Arti Kata "selingkup" Menurut KBBI

Arti kata, ejaan, dan contoh penggunaan kata "selingkup" menurut Kamus Besar Bahasa Indonesia (KBBI).

selingkup

se·ling·kup, me·nye·ling·kup v 1 menudungi; menutupi; 2 melingkungi; 3 meliputi;
me·nye·ling·kupi v melingkupi

Bantuan Penjelasan Simbol
a Adjektiva, Merupakan Bentuk Kata Sifat
v Verba, Merupakan Bentuk Kata Kerja
n Merupakan Bentuk Kata benda
ki Merupakan Bentuk Kata kiasan
pron kata yang meliputi kata ganti, kata tunjuk, atau kata tanya
cak Bentuk kata percakapan (tidak baku)
ark Arkais, Bentuk kata yang tidak lazim digunakan
adv Adverbia, kata yang menjelaskan verba, adjektiva, adverbia lain
-- Pengganti kata "selingkup"

📝 Contoh Penggunaan kata "selingkup" dalam Kalimat

1.Seluruh wilayah negara melingkupi hamparan hutan yang luas dan hijau.
2.Pengajar menempatkan anak buahnya di bawah selingkup atap kelas yang nyaman.
3.Pada malam hari, bintang-bintang di langit melingkupi dengan keindahan yang tak tergantikan.
4.Ibu selalu menutupi adik-adiknya dengan kasih sayang yang tulus dan penuh kasih.
5.Masyarakat di kota besar melingkupi dengan kekayaan budaya yang kaya dan beragam.

📚 Artikel terkait kata "selingkup"

Mengenal Kata 'selingkup' - Inspirasi dan Motivasi

Mengenal Kata "Selingkup" - Makna dan Konteks

Kata "selingkup" memiliki makna yang luas dalam bahasa Indonesia, yaitu menudungi, menutupi, melingkungi, atau meliputi. Kata ini memiliki sejarah yang panjang dan telah digunakan dalam berbagai konteks sejak zaman kuno. Dalam kehidupan sehari-hari, kata ini sering digunakan untuk menggambarkan aksi atau kondisi yang melibatkan penutupan atau penutupan suatu area atau objek.
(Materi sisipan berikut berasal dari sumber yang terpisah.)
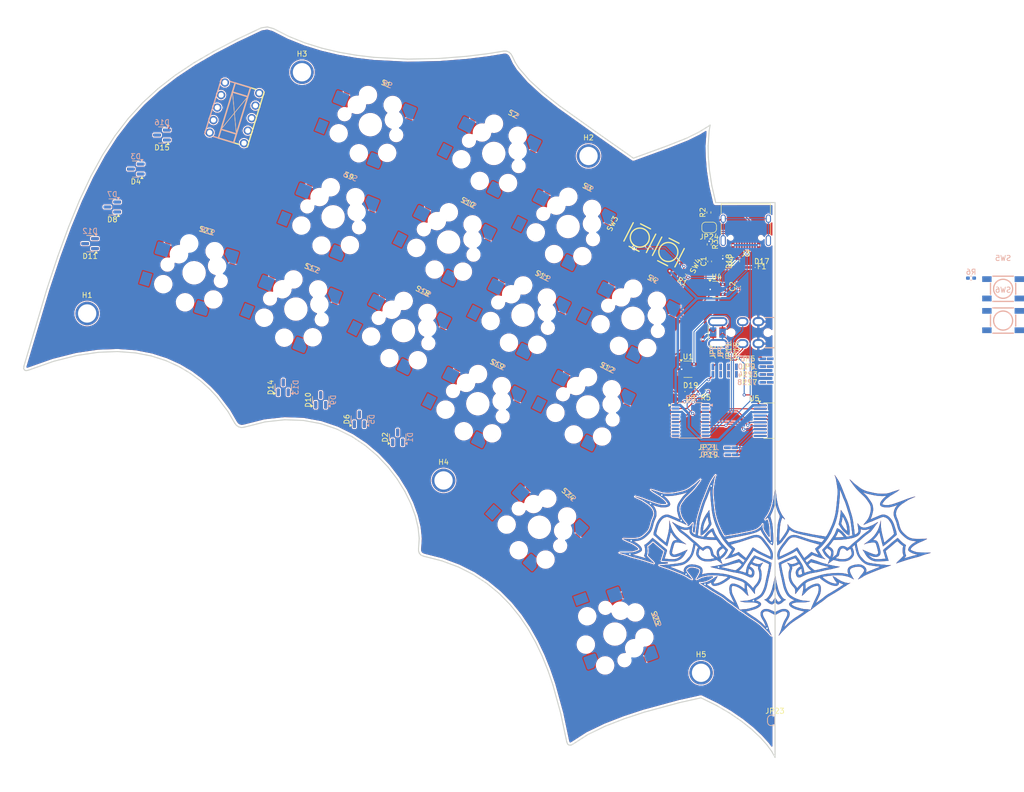
<source format=kicad_pcb>
(kicad_pcb
	(version 20240108)
	(generator "pcbnew")
	(generator_version "8.0")
	(general
		(thickness 1.6)
		(legacy_teardrops no)
	)
	(paper "A4")
	(layers
		(0 "F.Cu" signal)
		(31 "B.Cu" signal)
		(32 "B.Adhes" user "B.Adhesive")
		(33 "F.Adhes" user "F.Adhesive")
		(34 "B.Paste" user)
		(35 "F.Paste" user)
		(36 "B.SilkS" user "B.Silkscreen")
		(37 "F.SilkS" user "F.Silkscreen")
		(38 "B.Mask" user)
		(39 "F.Mask" user)
		(40 "Dwgs.User" user "User.Drawings")
		(41 "Cmts.User" user "User.Comments")
		(42 "Eco1.User" user "User.Eco1")
		(43 "Eco2.User" user "User.Eco2")
		(44 "Edge.Cuts" user)
		(45 "Margin" user)
		(46 "B.CrtYd" user "B.Courtyard")
		(47 "F.CrtYd" user "F.Courtyard")
		(48 "B.Fab" user)
		(49 "F.Fab" user)
		(50 "User.1" user)
		(51 "User.2" user)
		(52 "User.3" user)
		(53 "User.4" user)
		(54 "User.5" user)
		(55 "User.6" user)
		(56 "User.7" user)
		(57 "User.8" user)
		(58 "User.9" user)
	)
	(setup
		(pad_to_mask_clearance 0)
		(allow_soldermask_bridges_in_footprints no)
		(pcbplotparams
			(layerselection 0x00010fc_ffffffff)
			(plot_on_all_layers_selection 0x0000000_00000000)
			(disableapertmacros no)
			(usegerberextensions no)
			(usegerberattributes yes)
			(usegerberadvancedattributes yes)
			(creategerberjobfile yes)
			(dashed_line_dash_ratio 12.000000)
			(dashed_line_gap_ratio 3.000000)
			(svgprecision 4)
			(plotframeref no)
			(viasonmask no)
			(mode 1)
			(useauxorigin no)
			(hpglpennumber 1)
			(hpglpenspeed 20)
			(hpglpendiameter 15.000000)
			(pdf_front_fp_property_popups yes)
			(pdf_back_fp_property_popups yes)
			(dxfpolygonmode yes)
			(dxfimperialunits yes)
			(dxfusepcbnewfont yes)
			(psnegative no)
			(psa4output no)
			(plotreference yes)
			(plotvalue yes)
			(plotfptext yes)
			(plotinvisibletext no)
			(sketchpadsonfab no)
			(subtractmaskfromsilk no)
			(outputformat 1)
			(mirror no)
			(drillshape 1)
			(scaleselection 1)
			(outputdirectory "")
		)
	)
	(net 0 "")
	(net 1 "VCC")
	(net 2 "GND")
	(net 3 "+3.3V")
	(net 4 "ROW1")
	(net 5 "Net-(D1-A-Pad1)")
	(net 6 "Net-(D1-A-Pad2)")
	(net 7 "Net-(D2-K)")
	(net 8 "Net-(D2-A-Pad1)")
	(net 9 "Net-(D2-A-Pad2)")
	(net 10 "Net-(D3-A-Pad2)")
	(net 11 "Net-(D3-A-Pad1)")
	(net 12 "Net-(D4-A-Pad2)")
	(net 13 "Net-(D4-A-Pad1)")
	(net 14 "Net-(D5-A-Pad2)")
	(net 15 "ROW2")
	(net 16 "Net-(D5-A-Pad1)")
	(net 17 "Net-(D6-A-Pad2)")
	(net 18 "Net-(D6-A-Pad1)")
	(net 19 "Net-(D6-K)")
	(net 20 "Net-(D7-A-Pad1)")
	(net 21 "Net-(D7-A-Pad2)")
	(net 22 "Net-(D8-A-Pad1)")
	(net 23 "Net-(D8-A-Pad2)")
	(net 24 "Net-(D9-A-Pad1)")
	(net 25 "ROW3")
	(net 26 "Net-(D9-A-Pad2)")
	(net 27 "Net-(D10-K)")
	(net 28 "Net-(D10-A-Pad1)")
	(net 29 "Net-(D10-A-Pad2)")
	(net 30 "Net-(D11-A-Pad1)")
	(net 31 "Net-(D11-A-Pad2)")
	(net 32 "Net-(D12-A-Pad1)")
	(net 33 "Net-(D12-A-Pad2)")
	(net 34 "Net-(D13-A-Pad2)")
	(net 35 "ROW4")
	(net 36 "Net-(D13-A-Pad1)")
	(net 37 "Net-(D14-A-Pad2)")
	(net 38 "Net-(D14-A-Pad1)")
	(net 39 "Net-(D14-K)")
	(net 40 "Net-(D15-A-Pad1)")
	(net 41 "Net-(D15-A-Pad2)")
	(net 42 "Net-(D16-A-Pad2)")
	(net 43 "Net-(D16-A-Pad1)")
	(net 44 "Net-(D17-A)")
	(net 45 "Net-(D18-A)")
	(net 46 "Net-(D19-A)")
	(net 47 "VBUS")
	(net 48 "PORT+")
	(net 49 "PORT-")
	(net 50 "Net-(J3-SHIELD)")
	(net 51 "unconnected-(J3-SBU1-PadA8)")
	(net 52 "Net-(J3-CC2)")
	(net 53 "unconnected-(J3-SBU2-PadB8)")
	(net 54 "Net-(J3-CC1)")
	(net 55 "L_ROW1")
	(net 56 "R_ROW1")
	(net 57 "Net-(JP5-B)")
	(net 58 "L_ROW2")
	(net 59 "R_ROW2")
	(net 60 "Net-(JP10-A)")
	(net 61 "L_ROW3")
	(net 62 "R_ROW3")
	(net 63 "Net-(JP13-B)")
	(net 64 "L_ROW4")
	(net 65 "R_ROW4")
	(net 66 "Net-(JP17-B)")
	(net 67 "COL1")
	(net 68 "L_COL1")
	(net 69 "COL4")
	(net 70 "R_COL1")
	(net 71 "L_COL2")
	(net 72 "COL2")
	(net 73 "R_COL2")
	(net 74 "COL3")
	(net 75 "Net-(SW3-A)")
	(net 76 "DP")
	(net 77 "USRLED")
	(net 78 "RST")
	(net 79 "Net-(J1-PadR1)")
	(net 80 "Net-(J1-PadR2)")
	(net 81 "unconnected-(U2-P37-Pad15)")
	(net 82 "unconnected-(U2-P14-Pad2)")
	(net 83 "unconnected-(U2-P10-Pad7)")
	(net 84 "unconnected-(U2-P33-Pad11)")
	(net 85 "unconnected-(U2-P11-Pad8)")
	(net 86 "unconnected-(U2-P35-Pad13)")
	(net 87 "unconnected-(U2-P34-Pad12)")
	(net 88 "Net-(SW5-A)")
	(net 89 "unconnected-(U3-P33-Pad11)")
	(net 90 "unconnected-(U3-P34-Pad12)")
	(net 91 "unconnected-(U3-P10-Pad7)")
	(net 92 "unconnected-(U3-P11-Pad8)")
	(net 93 "unconnected-(U3-P35-Pad13)")
	(net 94 "DM")
	(net 95 "unconnected-(U5-P30-Pad10)")
	(net 96 "unconnected-(U5-P33-Pad11)")
	(net 97 "unconnected-(U5-P31-Pad9)")
	(net 98 "unconnected-(U5-P10-Pad7)")
	(net 99 "unconnected-(U5-P11-Pad8)")
	(net 100 "R_TX")
	(net 101 "R_RX")
	(net 102 "L_RX")
	(net 103 "L_TX")
	(net 104 "Net-(U2-P36)")
	(net 105 "Net-(SW6-A)")
	(footprint "Package_SO:TSSOP-20_4.4x6.5mm_P0.65mm" (layer "F.Cu") (at 152.5 97.5325))
	(footprint "Package_TO_SOT_SMD:SOT-23" (layer "F.Cu") (at 46.5 49.5 180))
	(footprint "Resistor_SMD:R_0402_1005Metric_Pad0.72x0.64mm_HandSolder" (layer "F.Cu") (at 156 57.8 90))
	(footprint "Resistor_SMD:R_0402_1005Metric" (layer "F.Cu") (at 155.4 92 180))
	(footprint "MyFootprintsCollection:SW_Hotswap_Kailh_Choc_MX_1.00u_One_Sided" (layer "F.Cu") (at 84.198144 58.635272 -22))
	(footprint "Resistor_SMD:R_0402_1005Metric" (layer "F.Cu") (at 161.5 67.1 90))
	(footprint "MyFootprintsCollection:MountingHole_3.5mmX4.5mm_Pad" (layer "F.Cu") (at 133 47))
	(footprint "MyFootprintsCollection:SW_Hotswap_Kailh_Choc_MX_1.00u_One_Sided" (layer "F.Cu") (at 57.639575 69.321057 -17))
	(footprint "MyFootprintsCollection:SolderJumper-1.25x0.5" (layer "F.Cu") (at 167 90.25))
	(footprint "LED_SMD:LED_0402_1005Metric" (layer "F.Cu") (at 158.65 67.15 -90))
	(footprint "MyFootprintsCollection:SW_Hotswap_Kailh_Choc_MX_1.00u_One_Sided" (layer "F.Cu") (at 120.475312 77.416082 -27))
	(footprint "MyFootprintsCollection:SW_Hotswap_Kailh_Choc_MX_1.00u_One_Sided" (layer "F.Cu") (at 114.89595 46.515099 -27))
	(footprint "Package_TO_SOT_SMD:SOT-23-6" (layer "F.Cu") (at 152 87.75))
	(footprint "MyFootprintsCollection:SolderJumper-1.25x0.5" (layer "F.Cu") (at 167 88.75))
	(footprint "MyFootprintsCollection:SolderJumper-1.25x0.5" (layer "F.Cu") (at 167 87.25))
	(footprint "Resistor_SMD:R_0402_1005Metric_Pad0.72x0.64mm_HandSolder" (layer "F.Cu") (at 156.05 63.9 -90))
	(footprint "MyFootprintsCollection:SolderJumper-1.25x0.5" (layer "F.Cu") (at 159.75 88 -90))
	(footprint "MyFootprintsCollection:KEY-SMD_4P-L4.8-W4.8-P3.70-LS6.4-TL" (layer "F.Cu") (at 142.8 62.6 63))
	(footprint "MyFootprintsCollection:SolderJumper-1.25x0.5" (layer "F.Cu") (at 161.25 88 -90))
	(footprint "MyFootprintsCollection:SolderJumper-1.25x0.5" (layer "F.Cu") (at 167 85.75))
	(footprint "Package_TO_SOT_SMD:SOT-23" (layer "F.Cu") (at 89.2125 97.3125 90))
	(footprint "MyFootprintsCollection:SW_Hotswap_Kailh_Choc_MX_1.00u_One_Sided" (layer "F.Cu") (at 77.080619 76.251765 -22))
	(footprint "MyFootprintsCollection:SolderJumper-1.25x0.5" (layer "F.Cu") (at 160.35 104.1 180))
	(footprint "MyFootprintsCollection:SW_Hotswap_Kailh_Choc_MX_1.00u_One_Sided" (layer "F.Cu") (at 141.49035 78.022843 -27))
	(footprint "MyFootprintsCollection:SW_Hotswap_Kailh_Choc_MX_1.00u_One_Sided" (layer "F.Cu") (at 129.101131 60.486958 -27))
	(footprint "MyFootprintsCollection:MountingHole_3.5mmX4.5mm_Pad" (layer "F.Cu") (at 154.5 145.75))
	(footprint "MyFootprintsCollection:SolderJumper-F.Cu-B.Cu" (layer "F.Cu") (at 168.6096 154.85))
	(footprint "Capacitor_SMD:C_0402_1005Metric_Pad0.74x0.62mm_HandSolder" (layer "F.Cu") (at 156.15 67.15 90))
	(footprint "Fuse:Fuse_0402_1005Metric_Pad0.77x0.64mm_HandSolder" (layer "F.Cu") (at 166.1 66.95 180))
	(footprint "MyFootprintsCollection:SolderJumper-1.25x0.5" (layer "F.Cu") (at 156.75 88 -90))
	(footprint "Package_TO_SOT_SMD:SOT-23" (layer "F.Cu") (at 74.675 91.2125 90))
	(footprint "MyFootprintsCollection:SW_Hotswap_Kailh_Choc_MX_1.00u_One_Sided" (layer "F.Cu") (at 111.849492 94.345206 -27))
	(footprint "Connector_USB:USB_C_Receptacle_HRO_TYPE-C-31-M-12" (layer "F.Cu") (at 163.05 60.04 180))
	(footprint "Diode_SMD:D_0402_1005Metric_Pad0.77x0.64mm_HandSolder" (layer "F.Cu") (at 166.1 68.3))
	(footprint "MyFootprintsCollection:SW_Hotswap_Kailh_Choc_MX_1.00u_One_Sided" (layer "F.Cu") (at 91.31567 41.018779 -22))
	(footprint "Package_TO_SOT_SMD:SOT-23"
		(layer "F.Cu")
		(uuid "93b6ddbc-6075-48ba-aac1-b5d8a6317a54")
		(at 81.825 93.6125 90)
		(descr "SOT, 3 Pin (https://www.jedec.org/system/files/docs/to-236h.pdf variant AB), generated with kicad-footprint-generator ipc_gullwing_generator.py")
		(tags "SOT TO_SOT_SMD")
		(property "Reference" "D10"
			(at 0 -2.4 -90)
			(layer "F.SilkS")
			(uuid "1b549a89-e392-439d-b28c-2b8c61890b24")
			(effects
				(font
					(size 1 1)
					(thickness 0.15)
				)
			)
		)
		(property "Value" "BAS70-05-CCatode"
			(at 0 2.4 -90)
			(layer "F.Fab")
			(uuid "7e10040b-f393-4393-bd05-ac6000f82c00")
			(effects
				(font
					(size 1 1)
					(thickness 0.15)
				)
			)
		)
		(property "Footprint" "Package_TO_SOT_SMD:SOT-23"
			(at 0 0 90)
			(unlocked yes)
			(layer "F.Fab")
			(hide yes)
			(uuid "867aaa19-89e1-49dc-86e6-e6549d2c84e4")
			(effects
				(font
					(size 1.27 1.27)
				)
			)
		)
		(property "Datasheet" "https://www.lcsc.com/datasheet/lcsc_datasheet_2304140030_Jiangsu-Changjing-Electronics-Technology-Co---Ltd--BAS70-05_C77300.pdf"
			(at 0 0 90)
			(unlocked yes)
			(layer "F.Fab")
			(hide yes)
			(uuid "ec6df02d-c624-4ae8-9f1e-861834fc1fa8")
			(effects
				(font
					(size 1.27 1.27)
				)
			)
		)
		(property "Description" "high-speed switching diodes, common cathode, SOT-23"
			(at 0 0 90)
			(unlocked yes)
			(layer "F.Fab")
			(hide yes)
			(uuid "d3defe1a-b81e-4df0-87cf-2b412699bab1")
			(effects
				(font
					(size 1.27 1.27)
				)
			)
		)
		(property ki_fp_filters "SOT?23*")
		(path "/e9ff9da6-12a7-4300-b7b8-3cb55ea5b4b4")
		(sheetname "Root")
		(sheetfile "kazhan.kicad_sch")
		(attr smd)
		(fp_line
			(start 0 -1.56)
			(end 0.65 -1.56)
			(stroke
				(width 0.12)
				(type solid)
			)
			(layer "F.SilkS")
			(uuid "e86c16cc-e21f-427a-a001-902eaab1a945")
		)
		(fp_line
			(start 0 -1.56)
			(end -0.65 -1.56)
			(stroke
				(width 0.12)
				(type solid)
			)
			(layer "F.SilkS")
			(uuid "4ce59111-aa36-46cf-85f3-396ea4e4a1ea")
		)
		(fp_line
			(start 0 1.56)
			(end 0.65 1.56)
			(stroke
				(width 0.12)
				(type solid)
			)
			(layer "F.SilkS")
			(uuid "d1337236-0785-4b4a-95e9-3ed413da0252")
		)
		(fp_line
			(start 0 1.56)
			(end -0.65 1.56)
			(stroke
				(width 0.12)
				(type solid)
			)
			(layer "F.SilkS")
			(uuid "8325292c-d4da-4cae-b04f-a2f7588bd872")
		)
		(fp_poly
			(pts
				(xy -1.1625 -1.51) (xy -1.4025 -1.84) (xy -0.9225 -1.84) (xy -1.1625 -1.51)
			)
			(stroke
				(width 0.12)
				(
... [3248398 chars truncated]
</source>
Selingkup sebagai kata kerja memiliki makna yang jelas, yaitu menutupi atau menutupi suatu area atau objek. Misalnya, "pohon yang selingkup rumah kami" atau "bantal yang selingkup kepala saya". Dalam kalimat ini, kata "selingkup" digunakan untuk menggambarkan aksi penutupan atau penutupan. Selain itu, kata "selingkup" juga digunakan dalam kalimat yang melibatkan melingkungi atau meliputi. Contoh, "desa yang selingkup oleh hutan" atau "kota yang selingkup oleh lautan". Dalam kalimat ini, kata "selingkup" digunakan untuk menggambarkan kondisi atau situasi yang melibatkan penutupan atau penutupan. Dalam kehidupan sehari-hari, kata "selingkup" memiliki relevansi yang signifikan. Misalnya, dalam konteks budaya atau tradisi, kata "selingkup" digunakan untuk menggambarkan aksi atau kondisi yang melibatkan penutupan atau penutupan. Contoh, "upacara yang selingkup oleh kebudayaan" atau "tradisi yang selingkup oleh agama". Dalam kalimat ini, kata "selingkup" digunakan untuk menggambarkan konteks atau kondisi yang melibatkan penutupan atau penutupan. Dengan demikian, kata "selingkup" memiliki makna yang jelas dan luas dalam bahasa Indonesia. Dalam kehidupan sehari-hari, kata ini sering digunakan untuk menggambarkan aksi atau kondisi yang melibatkan penutupan atau penutupan.